**PROBLEM REQUIREMENTS**
Reproduce exactly, from the data that follows, the line with "staining of ovarian", the line with "high-resolution histopathology image", and every line that lies between them.

Stored items

= = = = =

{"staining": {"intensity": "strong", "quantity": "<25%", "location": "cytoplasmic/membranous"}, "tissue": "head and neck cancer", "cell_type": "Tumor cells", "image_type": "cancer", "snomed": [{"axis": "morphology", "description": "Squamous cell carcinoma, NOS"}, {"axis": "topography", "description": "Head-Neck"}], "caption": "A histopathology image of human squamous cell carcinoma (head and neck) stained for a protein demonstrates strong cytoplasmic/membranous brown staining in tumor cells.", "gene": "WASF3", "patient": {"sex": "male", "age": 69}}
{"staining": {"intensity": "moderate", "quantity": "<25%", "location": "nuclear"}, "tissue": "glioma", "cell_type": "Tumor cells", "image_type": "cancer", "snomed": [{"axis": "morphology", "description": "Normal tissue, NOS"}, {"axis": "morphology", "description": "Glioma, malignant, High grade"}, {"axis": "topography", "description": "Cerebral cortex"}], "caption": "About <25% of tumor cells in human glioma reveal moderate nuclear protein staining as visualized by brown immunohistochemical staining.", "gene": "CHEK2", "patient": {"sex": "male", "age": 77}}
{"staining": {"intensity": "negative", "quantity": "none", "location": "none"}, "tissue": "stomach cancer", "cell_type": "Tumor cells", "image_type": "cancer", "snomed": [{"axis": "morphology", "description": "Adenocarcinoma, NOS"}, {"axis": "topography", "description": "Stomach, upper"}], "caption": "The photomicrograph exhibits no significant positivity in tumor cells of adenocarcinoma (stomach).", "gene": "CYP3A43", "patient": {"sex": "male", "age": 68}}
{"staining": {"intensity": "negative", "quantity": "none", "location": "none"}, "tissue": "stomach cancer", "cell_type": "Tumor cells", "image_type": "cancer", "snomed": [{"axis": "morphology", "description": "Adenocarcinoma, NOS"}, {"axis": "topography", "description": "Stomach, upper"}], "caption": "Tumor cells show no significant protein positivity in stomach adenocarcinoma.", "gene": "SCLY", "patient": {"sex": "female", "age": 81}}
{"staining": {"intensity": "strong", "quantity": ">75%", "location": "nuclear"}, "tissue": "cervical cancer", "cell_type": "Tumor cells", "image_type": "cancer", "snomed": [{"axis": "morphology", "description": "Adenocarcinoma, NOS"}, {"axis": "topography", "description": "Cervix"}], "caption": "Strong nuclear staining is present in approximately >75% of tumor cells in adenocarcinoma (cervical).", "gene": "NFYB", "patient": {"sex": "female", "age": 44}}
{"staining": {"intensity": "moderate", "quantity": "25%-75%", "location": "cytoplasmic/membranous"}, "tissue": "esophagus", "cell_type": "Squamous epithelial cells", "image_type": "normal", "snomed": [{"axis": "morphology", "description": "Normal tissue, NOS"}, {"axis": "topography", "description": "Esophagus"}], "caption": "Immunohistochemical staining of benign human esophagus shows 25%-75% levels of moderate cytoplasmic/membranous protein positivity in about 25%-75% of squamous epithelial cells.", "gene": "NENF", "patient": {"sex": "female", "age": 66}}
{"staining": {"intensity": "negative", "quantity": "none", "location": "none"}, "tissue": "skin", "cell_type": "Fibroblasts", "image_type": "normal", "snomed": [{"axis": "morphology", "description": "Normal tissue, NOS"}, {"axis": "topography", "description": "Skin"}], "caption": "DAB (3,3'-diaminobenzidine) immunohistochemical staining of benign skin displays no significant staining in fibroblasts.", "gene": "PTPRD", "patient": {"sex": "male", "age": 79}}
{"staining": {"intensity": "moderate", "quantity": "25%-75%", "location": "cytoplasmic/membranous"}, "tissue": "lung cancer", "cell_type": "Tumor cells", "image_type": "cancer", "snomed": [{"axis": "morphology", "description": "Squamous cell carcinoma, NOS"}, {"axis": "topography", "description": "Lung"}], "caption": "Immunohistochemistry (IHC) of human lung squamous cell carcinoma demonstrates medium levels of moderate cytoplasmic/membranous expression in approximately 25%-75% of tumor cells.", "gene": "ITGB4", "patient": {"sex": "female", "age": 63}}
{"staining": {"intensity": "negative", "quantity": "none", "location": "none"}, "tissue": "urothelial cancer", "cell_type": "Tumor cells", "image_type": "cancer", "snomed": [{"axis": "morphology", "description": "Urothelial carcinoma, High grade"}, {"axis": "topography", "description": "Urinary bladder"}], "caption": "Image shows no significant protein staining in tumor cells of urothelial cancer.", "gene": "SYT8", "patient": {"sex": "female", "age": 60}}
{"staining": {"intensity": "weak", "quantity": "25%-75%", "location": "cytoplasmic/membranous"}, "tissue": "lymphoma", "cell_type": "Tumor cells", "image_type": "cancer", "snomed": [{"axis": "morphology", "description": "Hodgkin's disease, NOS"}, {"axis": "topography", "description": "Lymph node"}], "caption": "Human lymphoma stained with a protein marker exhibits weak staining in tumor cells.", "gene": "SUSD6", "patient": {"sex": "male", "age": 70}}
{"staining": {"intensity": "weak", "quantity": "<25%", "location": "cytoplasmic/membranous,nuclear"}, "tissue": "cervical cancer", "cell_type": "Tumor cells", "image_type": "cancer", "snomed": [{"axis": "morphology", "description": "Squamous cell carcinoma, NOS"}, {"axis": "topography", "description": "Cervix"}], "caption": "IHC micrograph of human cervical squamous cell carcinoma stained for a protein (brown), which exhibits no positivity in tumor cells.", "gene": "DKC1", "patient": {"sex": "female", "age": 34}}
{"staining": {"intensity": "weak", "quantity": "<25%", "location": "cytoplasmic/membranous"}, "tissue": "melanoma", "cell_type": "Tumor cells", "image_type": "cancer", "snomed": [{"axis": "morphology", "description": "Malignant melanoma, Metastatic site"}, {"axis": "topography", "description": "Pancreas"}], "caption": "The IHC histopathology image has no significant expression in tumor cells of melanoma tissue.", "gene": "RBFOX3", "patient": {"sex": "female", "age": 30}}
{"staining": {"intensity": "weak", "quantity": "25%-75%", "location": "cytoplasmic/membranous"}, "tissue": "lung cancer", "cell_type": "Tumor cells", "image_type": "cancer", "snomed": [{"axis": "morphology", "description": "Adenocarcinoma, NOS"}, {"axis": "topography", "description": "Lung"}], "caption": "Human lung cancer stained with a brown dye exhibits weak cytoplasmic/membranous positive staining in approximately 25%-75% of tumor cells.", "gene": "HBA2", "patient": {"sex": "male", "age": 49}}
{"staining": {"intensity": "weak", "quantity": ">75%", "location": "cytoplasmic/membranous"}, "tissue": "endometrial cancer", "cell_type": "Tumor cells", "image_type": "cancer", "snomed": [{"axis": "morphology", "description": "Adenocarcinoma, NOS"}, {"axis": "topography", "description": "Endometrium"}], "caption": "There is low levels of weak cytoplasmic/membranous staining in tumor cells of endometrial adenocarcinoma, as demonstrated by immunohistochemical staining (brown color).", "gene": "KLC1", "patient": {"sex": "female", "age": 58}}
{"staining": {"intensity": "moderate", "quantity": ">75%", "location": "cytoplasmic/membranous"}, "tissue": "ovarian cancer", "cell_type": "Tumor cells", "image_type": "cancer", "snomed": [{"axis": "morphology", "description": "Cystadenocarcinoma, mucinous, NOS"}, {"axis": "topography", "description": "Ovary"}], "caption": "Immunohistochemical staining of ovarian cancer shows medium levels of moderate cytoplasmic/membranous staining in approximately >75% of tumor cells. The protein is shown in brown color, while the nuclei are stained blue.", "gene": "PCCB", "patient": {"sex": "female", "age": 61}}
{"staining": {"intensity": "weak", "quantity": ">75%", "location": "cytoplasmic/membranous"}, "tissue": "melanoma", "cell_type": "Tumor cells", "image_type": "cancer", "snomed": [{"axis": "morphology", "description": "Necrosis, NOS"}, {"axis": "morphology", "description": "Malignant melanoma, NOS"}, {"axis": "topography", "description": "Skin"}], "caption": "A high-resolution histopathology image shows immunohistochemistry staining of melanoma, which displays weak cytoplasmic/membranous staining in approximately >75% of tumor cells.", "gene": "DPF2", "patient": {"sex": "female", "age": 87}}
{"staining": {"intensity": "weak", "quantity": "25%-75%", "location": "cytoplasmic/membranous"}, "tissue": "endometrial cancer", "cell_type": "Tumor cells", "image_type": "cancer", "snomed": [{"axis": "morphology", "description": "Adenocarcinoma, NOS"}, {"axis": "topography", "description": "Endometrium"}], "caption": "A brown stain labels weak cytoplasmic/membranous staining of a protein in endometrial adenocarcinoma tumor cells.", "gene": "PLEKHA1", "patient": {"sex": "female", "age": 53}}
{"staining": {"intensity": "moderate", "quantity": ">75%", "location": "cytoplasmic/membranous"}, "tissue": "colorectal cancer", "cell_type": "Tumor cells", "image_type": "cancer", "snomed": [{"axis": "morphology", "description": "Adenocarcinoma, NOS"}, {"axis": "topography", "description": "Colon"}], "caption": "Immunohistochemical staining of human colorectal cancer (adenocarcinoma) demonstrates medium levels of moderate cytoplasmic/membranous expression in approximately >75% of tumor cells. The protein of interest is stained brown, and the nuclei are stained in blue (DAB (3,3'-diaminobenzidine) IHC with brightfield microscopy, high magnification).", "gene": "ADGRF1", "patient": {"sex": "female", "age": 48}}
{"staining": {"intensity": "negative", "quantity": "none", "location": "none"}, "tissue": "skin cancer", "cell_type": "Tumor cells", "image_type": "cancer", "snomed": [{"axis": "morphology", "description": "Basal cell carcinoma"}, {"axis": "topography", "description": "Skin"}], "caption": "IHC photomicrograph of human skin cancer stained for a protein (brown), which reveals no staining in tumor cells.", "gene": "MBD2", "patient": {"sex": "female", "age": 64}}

= = = = =

**TASK OUTPUT**
{"staining": {"intensity": "moderate", "quantity": ">75%", "location": "cytoplasmic/membranous"}, "tissue": "ovarian cancer", "cell_type": "Tumor cells", "image_type": "cancer", "snomed": [{"axis": "morphology", "description": "Cystadenocarcinoma, mucinous, NOS"}, {"axis": "topography", "description": "Ovary"}], "caption": "Immunohistochemical staining of ovarian cancer shows medium levels of moderate cytoplasmic/membranous staining in approximately >75% of tumor cells. The protein is shown in brown color, while the nuclei are stained blue.", "gene": "PCCB", "patient": {"sex": "female", "age": 61}}
{"staining": {"intensity": "weak", "quantity": ">75%", "location": "cytoplasmic/membranous"}, "tissue": "melanoma", "cell_type": "Tumor cells", "image_type": "cancer", "snomed": [{"axis": "morphology", "description": "Necrosis, NOS"}, {"axis": "morphology", "description": "Malignant melanoma, NOS"}, {"axis": "topography", "description": "Skin"}], "caption": "A high-resolution histopathology image shows immunohistochemistry staining of melanoma, which displays weak cytoplasmic/membranous staining in approximately >75% of tumor cells.", "gene": "DPF2", "patient": {"sex": "female", "age": 87}}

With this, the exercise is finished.